## Your instructions
Can you reproduce the piece on the Internet from "If you can’t" to "over his overalls.", swapping "maple syrup" for "orange juice"?

## Source passage
*** Begin section ***
Sometimes progress is completely detestable, such as the invention of robotic telephone answering services that replace human operators with a series of frustrating prompts (and if you don’t agree, Press 1 Now).
Sometimes progress is a mixed bag, bringing blessings as well as curses. The Internet is the prime modern example. It is a boon to mankind, bringing the wisdom of the world to one’s fingerprints, making people connected as never before. You can visit the pyramids and send a tweet to Aunt Gladys, saying “I’m at the pyramids!” You can even send Aunt Gladys a photo of yourself with a puzzled-looking camel. Our forefathers would have loved this harnessing of modern technology to an old-fashioned sense of the absurd.
But the Internet also has been the bane of many traditional occupations. It is not just newspapers adversely affected. The U.S. Postal Service has lost traditional mail to email, leading to a reduction in the number of postal workers. If this continues, America’s dogs will have nothing to bark at.
And how about the skilled workers who used to pack pornographic magazines into brown paper packages for discreet home delivery? Many have been made redundant by the Internet, which not only brings wisdom to one’s fingerprints but also nudity. The laid-off workers suffer embarrassment at the unemployment office when they have to list their previous work experience.
But for my money the worst thing about the Internet is that it has empowered the faint-hearted in the Home of the Brave, those cowardly lions who like to wear the yellow coat of anonymity in order to roar insults at other people in blogs or emails.
Of course, anonymous letters were not unknown to other generations, but at least the cowardly ones had to buy a stamp and suffer the humiliation of paying for their own vitriol. Today, thanks to the Internet, it is easy and cost-free to send a nasty anonymous message or post a blog of unknown origin.
A Page One story this week in The New York Times is emblematic of how far the rot has spread.
Headlined “In Small Towns, Gossip Moves to the Web, and Turns Vicious,” the story describes how in the small town of Mountain Grove, Mo., a center of gossip was always a diner called Dee’s Place. Now townspeople are anonymously dishing the dirt about their neighbors on a social media website and causing fights and divorces. The diner’s owner described the site as a “cesspool of character assassination.”
This is not right, and not just because character assassination should be left to the professionals on the editorial pages of newspapers.
If you can’t depend on country folk to behave according to the traditional rules of small-town gossip, talking behind people’s backs while enjoying eggs and bacon with home fries, then who can you trust anymore? At least a chance existed that the target of the gossip might walk in and punch the gossiper in the nose or pour maple syrup over his overalls.
*** End section ***
## Collected data entries
*** Begin section ***
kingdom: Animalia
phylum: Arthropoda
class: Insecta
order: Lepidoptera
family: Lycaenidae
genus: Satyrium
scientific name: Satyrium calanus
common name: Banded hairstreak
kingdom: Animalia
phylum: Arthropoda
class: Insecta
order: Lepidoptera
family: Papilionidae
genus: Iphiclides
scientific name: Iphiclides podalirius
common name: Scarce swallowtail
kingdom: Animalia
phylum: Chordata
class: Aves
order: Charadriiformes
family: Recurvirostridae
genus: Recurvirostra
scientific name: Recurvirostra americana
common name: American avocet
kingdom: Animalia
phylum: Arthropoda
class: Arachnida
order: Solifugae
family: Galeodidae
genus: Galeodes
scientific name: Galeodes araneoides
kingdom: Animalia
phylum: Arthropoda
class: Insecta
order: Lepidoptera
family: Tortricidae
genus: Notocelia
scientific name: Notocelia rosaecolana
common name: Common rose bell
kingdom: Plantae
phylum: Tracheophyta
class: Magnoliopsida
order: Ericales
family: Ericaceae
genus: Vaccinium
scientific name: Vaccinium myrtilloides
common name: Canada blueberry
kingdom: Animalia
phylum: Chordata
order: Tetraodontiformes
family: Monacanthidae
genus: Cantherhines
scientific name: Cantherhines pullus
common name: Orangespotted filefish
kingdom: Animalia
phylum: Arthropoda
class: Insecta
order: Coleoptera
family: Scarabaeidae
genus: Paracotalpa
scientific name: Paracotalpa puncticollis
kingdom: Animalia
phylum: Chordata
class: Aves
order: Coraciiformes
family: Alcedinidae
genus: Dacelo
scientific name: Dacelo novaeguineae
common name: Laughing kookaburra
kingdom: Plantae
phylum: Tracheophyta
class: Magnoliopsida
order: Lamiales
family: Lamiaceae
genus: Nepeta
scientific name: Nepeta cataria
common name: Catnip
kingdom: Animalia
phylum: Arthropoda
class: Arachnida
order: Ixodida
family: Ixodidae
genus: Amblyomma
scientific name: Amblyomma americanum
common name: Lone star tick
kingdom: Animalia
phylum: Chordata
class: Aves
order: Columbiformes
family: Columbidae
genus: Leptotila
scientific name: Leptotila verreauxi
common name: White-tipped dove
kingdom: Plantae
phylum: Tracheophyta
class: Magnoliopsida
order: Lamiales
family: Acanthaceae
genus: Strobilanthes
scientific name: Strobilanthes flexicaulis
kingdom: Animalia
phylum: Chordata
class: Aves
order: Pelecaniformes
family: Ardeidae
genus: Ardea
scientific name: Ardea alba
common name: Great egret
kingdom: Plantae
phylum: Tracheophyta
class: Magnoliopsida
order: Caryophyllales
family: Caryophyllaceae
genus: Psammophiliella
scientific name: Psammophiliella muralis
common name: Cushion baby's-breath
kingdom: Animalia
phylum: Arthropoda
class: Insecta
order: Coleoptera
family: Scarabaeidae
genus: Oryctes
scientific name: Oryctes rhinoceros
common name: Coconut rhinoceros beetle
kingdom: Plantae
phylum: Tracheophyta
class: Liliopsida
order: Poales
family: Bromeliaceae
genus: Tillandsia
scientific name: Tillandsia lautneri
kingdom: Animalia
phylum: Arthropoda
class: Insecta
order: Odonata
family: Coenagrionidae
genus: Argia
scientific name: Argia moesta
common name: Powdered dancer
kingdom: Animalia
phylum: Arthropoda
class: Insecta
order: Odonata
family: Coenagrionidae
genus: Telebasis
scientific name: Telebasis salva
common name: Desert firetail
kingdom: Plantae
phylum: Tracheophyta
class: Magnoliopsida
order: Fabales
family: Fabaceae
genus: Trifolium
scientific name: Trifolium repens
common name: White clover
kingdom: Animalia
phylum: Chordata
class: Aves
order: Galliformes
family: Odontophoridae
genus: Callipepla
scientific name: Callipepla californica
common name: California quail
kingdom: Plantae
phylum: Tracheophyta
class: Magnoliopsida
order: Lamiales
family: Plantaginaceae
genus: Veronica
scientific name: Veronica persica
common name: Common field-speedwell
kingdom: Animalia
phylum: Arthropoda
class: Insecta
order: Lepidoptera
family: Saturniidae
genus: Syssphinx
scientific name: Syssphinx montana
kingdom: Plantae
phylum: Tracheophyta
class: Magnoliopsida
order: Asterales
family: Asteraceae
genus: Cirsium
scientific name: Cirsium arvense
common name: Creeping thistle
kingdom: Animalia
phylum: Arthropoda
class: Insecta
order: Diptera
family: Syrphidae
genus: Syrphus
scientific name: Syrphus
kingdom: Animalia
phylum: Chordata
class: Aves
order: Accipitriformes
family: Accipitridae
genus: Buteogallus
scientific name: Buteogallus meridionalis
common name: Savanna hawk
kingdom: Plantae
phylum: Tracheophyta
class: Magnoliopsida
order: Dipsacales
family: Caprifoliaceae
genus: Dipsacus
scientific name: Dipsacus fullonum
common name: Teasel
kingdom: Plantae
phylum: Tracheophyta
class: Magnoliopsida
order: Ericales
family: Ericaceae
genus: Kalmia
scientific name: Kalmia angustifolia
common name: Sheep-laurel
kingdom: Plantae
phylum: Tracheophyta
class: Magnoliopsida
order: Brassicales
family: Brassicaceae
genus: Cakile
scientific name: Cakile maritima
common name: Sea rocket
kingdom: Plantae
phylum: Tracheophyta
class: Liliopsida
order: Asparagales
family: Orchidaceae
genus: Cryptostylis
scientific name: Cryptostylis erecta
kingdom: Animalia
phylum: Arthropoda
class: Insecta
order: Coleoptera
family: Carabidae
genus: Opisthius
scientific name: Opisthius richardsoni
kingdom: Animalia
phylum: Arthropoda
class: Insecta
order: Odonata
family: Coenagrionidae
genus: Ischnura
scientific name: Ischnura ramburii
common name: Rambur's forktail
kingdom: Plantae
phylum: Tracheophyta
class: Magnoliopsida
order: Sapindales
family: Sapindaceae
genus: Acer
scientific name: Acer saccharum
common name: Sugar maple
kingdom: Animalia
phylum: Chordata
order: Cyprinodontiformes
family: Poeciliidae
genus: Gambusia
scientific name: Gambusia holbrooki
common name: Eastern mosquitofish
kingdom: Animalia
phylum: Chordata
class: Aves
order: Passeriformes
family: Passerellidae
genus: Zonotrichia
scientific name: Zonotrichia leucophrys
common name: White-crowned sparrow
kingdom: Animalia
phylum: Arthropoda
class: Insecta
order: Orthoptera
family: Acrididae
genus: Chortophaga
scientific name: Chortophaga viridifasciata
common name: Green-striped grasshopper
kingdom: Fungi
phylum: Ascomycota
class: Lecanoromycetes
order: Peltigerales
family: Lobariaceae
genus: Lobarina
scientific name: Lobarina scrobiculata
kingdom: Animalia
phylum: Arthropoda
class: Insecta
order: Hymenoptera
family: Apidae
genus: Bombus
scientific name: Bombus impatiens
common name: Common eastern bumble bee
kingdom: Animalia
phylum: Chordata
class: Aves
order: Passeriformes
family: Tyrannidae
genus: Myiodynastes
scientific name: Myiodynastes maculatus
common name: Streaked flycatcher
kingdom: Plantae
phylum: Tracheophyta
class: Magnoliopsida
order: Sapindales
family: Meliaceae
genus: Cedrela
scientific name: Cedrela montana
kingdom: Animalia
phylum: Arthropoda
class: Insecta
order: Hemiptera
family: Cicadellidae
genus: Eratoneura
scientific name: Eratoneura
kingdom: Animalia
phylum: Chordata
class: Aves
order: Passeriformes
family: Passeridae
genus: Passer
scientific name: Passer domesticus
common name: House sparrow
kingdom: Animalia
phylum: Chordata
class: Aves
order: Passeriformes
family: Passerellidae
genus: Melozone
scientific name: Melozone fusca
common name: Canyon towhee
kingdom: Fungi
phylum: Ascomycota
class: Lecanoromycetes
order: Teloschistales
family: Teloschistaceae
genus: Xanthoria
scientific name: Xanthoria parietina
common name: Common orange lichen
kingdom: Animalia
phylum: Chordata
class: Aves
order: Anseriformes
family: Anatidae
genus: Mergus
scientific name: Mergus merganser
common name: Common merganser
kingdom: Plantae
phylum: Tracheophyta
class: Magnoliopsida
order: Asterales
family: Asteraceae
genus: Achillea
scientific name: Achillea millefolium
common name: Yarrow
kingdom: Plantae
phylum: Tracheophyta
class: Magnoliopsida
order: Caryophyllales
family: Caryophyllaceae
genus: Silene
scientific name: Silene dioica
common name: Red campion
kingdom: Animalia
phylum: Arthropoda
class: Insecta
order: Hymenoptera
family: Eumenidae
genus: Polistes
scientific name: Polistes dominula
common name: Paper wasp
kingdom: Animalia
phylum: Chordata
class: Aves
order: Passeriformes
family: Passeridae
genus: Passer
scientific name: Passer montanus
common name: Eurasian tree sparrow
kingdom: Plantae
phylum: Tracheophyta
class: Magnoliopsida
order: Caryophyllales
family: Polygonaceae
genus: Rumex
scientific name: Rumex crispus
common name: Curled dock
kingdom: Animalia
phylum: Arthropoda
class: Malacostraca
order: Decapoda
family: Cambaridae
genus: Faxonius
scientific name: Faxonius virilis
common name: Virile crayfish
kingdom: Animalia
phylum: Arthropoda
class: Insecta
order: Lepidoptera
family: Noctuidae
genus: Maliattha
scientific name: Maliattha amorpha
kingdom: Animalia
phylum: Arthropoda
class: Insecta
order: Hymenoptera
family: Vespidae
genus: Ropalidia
*** End section ***
## Task answer
If you can’t depend on country folk to behave according to the traditional rules of small-town gossip, talking behind people’s backs while enjoying eggs and bacon with home fries, then who can you trust anymore? At least a chance existed that the target of the gossip might walk in and punch the gossiper in the nose or pour orange juice over his overalls.